Over several years, Project CAT put Upper County K-12 kids at the front of research into the relationships between people and cougars. Brian was one of the grad student researcher involved with Gary Kohler and other biologists. A great deal of the CAT research involved remotely tracking and mapping cat movements. There was (and still is, really) no shortage of cats in the Upper County.

As it all came together, Gary or students would find a track and the Montana “cat tracker” contractor’s dogs would find the cougar, which ended up wearing a rather sophisticated geographic positioning system (GPS) collar. That collar stored the cat’s location as it went about its life. Periodically, the data in the collar was downloaded to a computer, and students would map a particular cat’s schedule and locations, plotting its range and paths.

Other groups of students worked on most everything from track or prey identification to necropsies. (One seventh grade class cleaned and reassembled the complete skeleton of a collared young male which apparently died from injuries inflicted by an elk or two.)

From several handfuls of collared cats, as hoped by Superintendent Nelson, those Upper County kids learned some things.

A typical male cougar’s summer territory covered 136 square miles, with three females occupying 50-60 square mile ranges generally within his. On average, there was one dominant animal per 46 square miles. With near-constant dispersal of young adults, one or more transient cats were regularly moving through the Upper County. (Two young cats actually traveled south to the Columbia River Gorge and back – several hundred miles.)

Using that GPS data, the kids plotted lion kills, identified prey species and age, and knew how much time the cat spent feeding; 60% of prey animals were deer and 40% were elk.

It turned out that cougars DID take deer and elk in people’s backyards, but they didn’t hang around, sitting and waiting; they were always moving through their home ranges. Interestingly – and no surprise – it was obvious that, if people FED elk and deer, or created a sanctuary, they greatly increased the odds of having cats in their backyards and neighborhoods.

The kids’ GPS data showed lions all around us – in the hills and in our backyards. In fact, if you’ve been hiking in the hills or woods, you likely have been seen or watched by a cougar.

:: Exercise goal ::
How would you continue the cougar research text, picking up after its last sentence?

Data records:
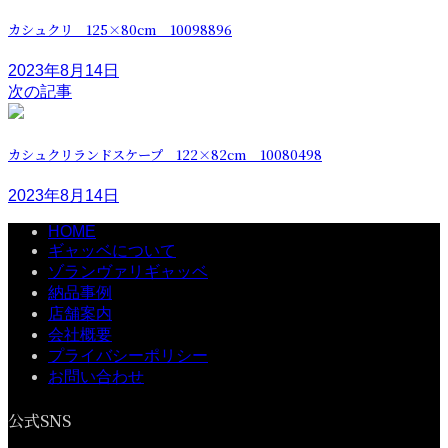
カシュクリ 125×80cm 10098896
2023年8月14日
次の記事
カシュクリランドスケープ 122×82cm 10080498
2023年8月14日
HOME
ギャッベについて
ゾランヴァリギャッベ
納品事例
店舗案内
会社概要
プライバシーポリシー
お問い合わせ
公式SNS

:: Response box ::
Cats are several million years old, and in the last 200,000 years cougars have become highly evolved predators. Pound for pound, they kill bigger prey than any other predators (a 100 pound female lion will take down a 500 pound elk). By the way, cougars don’t chew; their carnassial (adapted for shearing) teeth bite off chunks of flesh for swallowing.

Although the odds of a run-in are very small, most problem cats will be young vagrants looking for territories. Rules of engagement are simple: stop, stand tall and don’t run; pick up small kids; don’t break eye contact; be as large as possible (wave arms, hold up branches or coats); back away; pick up sticks and stones and fight back if attacked. Carry pepper spray. (Remember, Teddy Roosevelt called the cougar the greatest coward among the predators of North America.)

Funny thing about lions and people. Colorado wildlife buddy Bob Hernbrode often spoke of people and bears. Hear his words with [lion] replacing “bear.” “People who live in [lion] country will almost always tell you so. While it is sometimes presented as a warning, it is in reality an effort to describe some ephemeral value of the land. Most people will never see a [lion] in their mountains, yet the mere possibility of doing so imparts some vital uncertainty, mystery, danger, a need for respect, and greater depth to the landscape. We need [lions] in our mountains.”

We know a great deal about the backyard cats of Paradise. Brian Kertson has carried his work and research into the heavily-populated west side of our state. Thus, Monday night’s talk.

See you Monday evening at the Hal Holmes Center.